Torniamo nuovamente sul festival Les rencontres de la photographie di Arles (che prosegue fino al 20 settembre) per parlarvi di alcune delle mostre allestite presso la vecchia officina ferroviaria della città (Grande Halle, parc des Ateliers), in particolare di Nul Jour dell’artista parigina Pauline Fargue (1975), lavoro vincitore dell’edizione 2015 del premio dedicato agli artisti emergenti, Prix Decouverte.
L’opera, intimista e dal tono diaristico, è costituita da una serie di piccoli quaderni di appunti e immagini. Nel lavoro di Fargue c’è una combinazione di narrazione e poesia, ma anche di gioco e illustrazione; tra le pagine dei piccoli libri fatti a mano osserviamo linguaggi differenti (fotografia, scrittura e illustrazione) in una fitta trama interrotta da minimi vuoti e brevi spazi bianchi.
Il connubio tra segno e stampa su carta, tra naturalezza e ricerca, contraddistingue l’opera, disegni e scrittura in alcuni tratti si uniscono, si sovrappongono, in certe pagine sono contenuto, ma anche forma e spazio che si innesta tra le immagini.
Pensieri, ritratti e paesaggi raccontano storie familiari: pagine di un archivio da cui vengono “estratte” alcune fotografie riportate su parete a grande dimensione.
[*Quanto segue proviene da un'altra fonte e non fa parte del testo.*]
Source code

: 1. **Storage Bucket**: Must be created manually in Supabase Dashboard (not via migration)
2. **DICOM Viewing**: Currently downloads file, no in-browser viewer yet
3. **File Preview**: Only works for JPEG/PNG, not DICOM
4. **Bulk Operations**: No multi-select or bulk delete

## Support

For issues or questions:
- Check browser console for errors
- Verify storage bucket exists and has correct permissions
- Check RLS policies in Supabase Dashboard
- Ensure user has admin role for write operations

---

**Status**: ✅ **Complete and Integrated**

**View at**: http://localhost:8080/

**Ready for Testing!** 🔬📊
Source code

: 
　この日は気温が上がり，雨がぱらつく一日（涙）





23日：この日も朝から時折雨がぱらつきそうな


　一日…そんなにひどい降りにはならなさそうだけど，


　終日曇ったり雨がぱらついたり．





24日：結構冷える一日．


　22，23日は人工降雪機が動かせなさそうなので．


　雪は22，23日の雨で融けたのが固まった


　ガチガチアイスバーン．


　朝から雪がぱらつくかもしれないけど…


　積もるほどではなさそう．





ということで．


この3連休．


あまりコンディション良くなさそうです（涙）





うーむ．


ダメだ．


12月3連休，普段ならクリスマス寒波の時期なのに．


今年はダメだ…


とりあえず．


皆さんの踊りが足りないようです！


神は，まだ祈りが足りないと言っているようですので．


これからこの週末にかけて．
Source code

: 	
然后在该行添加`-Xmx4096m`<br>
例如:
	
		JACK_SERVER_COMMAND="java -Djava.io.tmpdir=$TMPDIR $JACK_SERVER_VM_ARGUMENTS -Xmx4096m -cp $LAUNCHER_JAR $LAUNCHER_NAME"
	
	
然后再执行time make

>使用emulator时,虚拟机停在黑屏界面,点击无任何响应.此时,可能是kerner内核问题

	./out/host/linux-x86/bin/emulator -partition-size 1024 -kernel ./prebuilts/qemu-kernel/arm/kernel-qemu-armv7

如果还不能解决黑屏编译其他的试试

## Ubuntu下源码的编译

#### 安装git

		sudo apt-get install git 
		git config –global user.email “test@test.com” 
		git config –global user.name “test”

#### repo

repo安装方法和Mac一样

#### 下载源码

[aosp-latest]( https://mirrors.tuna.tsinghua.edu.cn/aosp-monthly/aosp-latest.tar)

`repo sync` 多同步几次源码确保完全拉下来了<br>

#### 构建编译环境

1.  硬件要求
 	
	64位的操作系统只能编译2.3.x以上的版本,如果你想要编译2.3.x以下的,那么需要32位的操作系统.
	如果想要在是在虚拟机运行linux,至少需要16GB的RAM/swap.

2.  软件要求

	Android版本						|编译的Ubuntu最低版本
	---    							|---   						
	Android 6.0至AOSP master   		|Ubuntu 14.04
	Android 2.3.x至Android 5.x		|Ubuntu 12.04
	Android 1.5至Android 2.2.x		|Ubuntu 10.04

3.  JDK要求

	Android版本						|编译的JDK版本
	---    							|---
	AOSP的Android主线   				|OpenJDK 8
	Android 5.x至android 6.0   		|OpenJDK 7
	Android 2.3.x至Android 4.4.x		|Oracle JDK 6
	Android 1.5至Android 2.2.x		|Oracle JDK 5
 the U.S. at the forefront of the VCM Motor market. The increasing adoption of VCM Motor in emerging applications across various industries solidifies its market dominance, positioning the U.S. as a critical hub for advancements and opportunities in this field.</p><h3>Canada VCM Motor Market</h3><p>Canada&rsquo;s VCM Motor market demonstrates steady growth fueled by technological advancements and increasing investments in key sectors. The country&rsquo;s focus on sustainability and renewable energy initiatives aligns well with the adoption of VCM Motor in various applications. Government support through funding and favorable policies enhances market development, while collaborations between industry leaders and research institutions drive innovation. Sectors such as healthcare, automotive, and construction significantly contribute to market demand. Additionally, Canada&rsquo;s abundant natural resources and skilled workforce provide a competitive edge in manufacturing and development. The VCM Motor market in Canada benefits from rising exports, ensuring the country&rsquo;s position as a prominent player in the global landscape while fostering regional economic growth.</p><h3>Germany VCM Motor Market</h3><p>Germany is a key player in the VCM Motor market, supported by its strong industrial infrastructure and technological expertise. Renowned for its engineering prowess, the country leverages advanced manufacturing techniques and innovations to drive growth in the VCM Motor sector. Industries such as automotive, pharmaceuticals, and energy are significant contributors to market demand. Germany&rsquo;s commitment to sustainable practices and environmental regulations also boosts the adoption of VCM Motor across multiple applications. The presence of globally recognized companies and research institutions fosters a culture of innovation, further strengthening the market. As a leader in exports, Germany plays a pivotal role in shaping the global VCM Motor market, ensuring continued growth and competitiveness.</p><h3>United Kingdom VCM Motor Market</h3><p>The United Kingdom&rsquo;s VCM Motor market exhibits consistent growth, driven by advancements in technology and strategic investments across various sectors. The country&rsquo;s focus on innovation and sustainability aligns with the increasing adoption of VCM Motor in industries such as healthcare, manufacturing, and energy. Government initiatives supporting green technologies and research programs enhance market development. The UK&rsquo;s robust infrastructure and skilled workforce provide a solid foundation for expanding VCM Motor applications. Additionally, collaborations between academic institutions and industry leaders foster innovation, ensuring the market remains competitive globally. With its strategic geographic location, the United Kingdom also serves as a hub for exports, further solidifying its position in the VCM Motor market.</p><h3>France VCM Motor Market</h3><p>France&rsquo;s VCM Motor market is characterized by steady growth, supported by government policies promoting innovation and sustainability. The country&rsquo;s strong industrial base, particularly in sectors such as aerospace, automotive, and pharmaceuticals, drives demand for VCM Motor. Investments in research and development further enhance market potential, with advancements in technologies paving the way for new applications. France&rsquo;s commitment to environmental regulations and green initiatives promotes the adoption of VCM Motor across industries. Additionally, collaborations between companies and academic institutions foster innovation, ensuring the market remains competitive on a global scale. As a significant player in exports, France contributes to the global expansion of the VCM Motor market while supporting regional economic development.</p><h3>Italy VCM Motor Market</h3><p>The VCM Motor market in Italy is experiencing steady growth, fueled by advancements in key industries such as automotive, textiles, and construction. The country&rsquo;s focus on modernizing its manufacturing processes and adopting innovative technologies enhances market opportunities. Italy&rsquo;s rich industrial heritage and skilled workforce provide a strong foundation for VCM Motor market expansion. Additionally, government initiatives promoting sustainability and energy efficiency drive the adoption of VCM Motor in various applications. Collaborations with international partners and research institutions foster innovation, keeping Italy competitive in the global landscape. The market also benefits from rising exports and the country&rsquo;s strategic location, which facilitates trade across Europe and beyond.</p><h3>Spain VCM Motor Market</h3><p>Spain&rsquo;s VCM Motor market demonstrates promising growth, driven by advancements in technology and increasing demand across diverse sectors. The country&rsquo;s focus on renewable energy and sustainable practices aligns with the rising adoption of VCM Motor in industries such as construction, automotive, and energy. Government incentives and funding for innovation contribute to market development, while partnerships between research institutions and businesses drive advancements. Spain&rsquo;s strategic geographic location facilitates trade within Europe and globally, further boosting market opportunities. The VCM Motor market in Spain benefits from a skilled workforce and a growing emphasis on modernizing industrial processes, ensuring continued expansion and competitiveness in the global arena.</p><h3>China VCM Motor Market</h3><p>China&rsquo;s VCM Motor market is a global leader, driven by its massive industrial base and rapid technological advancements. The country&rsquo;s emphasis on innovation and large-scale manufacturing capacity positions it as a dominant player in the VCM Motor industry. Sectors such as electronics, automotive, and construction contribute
Gli scatti sono caratterizzati dalla delicatezza e dagli affetti, da originali punti di vista che rivelano l’impeto creativo dell’artista.
Vengono mostrati uomo e natura, interni ed esterni in piccolo e grande formato. Spazi e paesaggi, dove la presenza umana è assente, si alternano a ritratti, sguardi, attimi di vite e vissuti: l’osservazione si focalizza su momenti del quotidiano, inoltrandosi nelle storie personali dell’uomo e ancor più della donna, su cui l’artista si concentra. Infine l’unione delle due realtà, l’uomo si fonde al contesto ambientale in una raffinata e rassicurante armonia tra le parti, un tono pacato, semplice ma incisivo, arriva in profondità, riuscendo a rivelare la bellezza dei due universi. Il tutto immerso in “un lento, dolce, eterno presente”.
L’officina accoglie anche le mostre di altri artisti, caratterizzandosi come uno dei punti espositivi di maggior interesse del festival. Tra questi Tourisme de la desolation di Ambroise Tézenas, lavoro che mostra alcuni luoghi del mondo visitati per gli eventi negativi da cui sono stati segnati. La sua indagine, che si potrebbe considerare quasi antropologica, prende in considerazione l’elevato interesse per i fenomeni agghiaccianti, una ricerca attuale che ci invita a riflettere sul rapporto che si crea tra l’individuo e un determinato spazio.
In Affaires privée Thierry Bouët mette in esposizione i più svariati oggetti destinati alla vendita online correlati ai proprietari dei beni: un uomo con stivali italiani da equitazione (200 euro), un signore di una certa età a bordo della sua barca nel giardino di casa (12.000 euro), un manichino degli anni ’50. L’artista contatta direttamente gli inserzionisti di un sito francese, domanda se l’oggetto in vendita è ancora disponibile, si presenta e gli chiede se sono disposti a farsi fare un ritratto. Nasce così la serie di immagini insolite con scenette di personaggi in azione. Gli oggetti diventano soggetti, occasioni per una ricerca artistica invece che commerciale.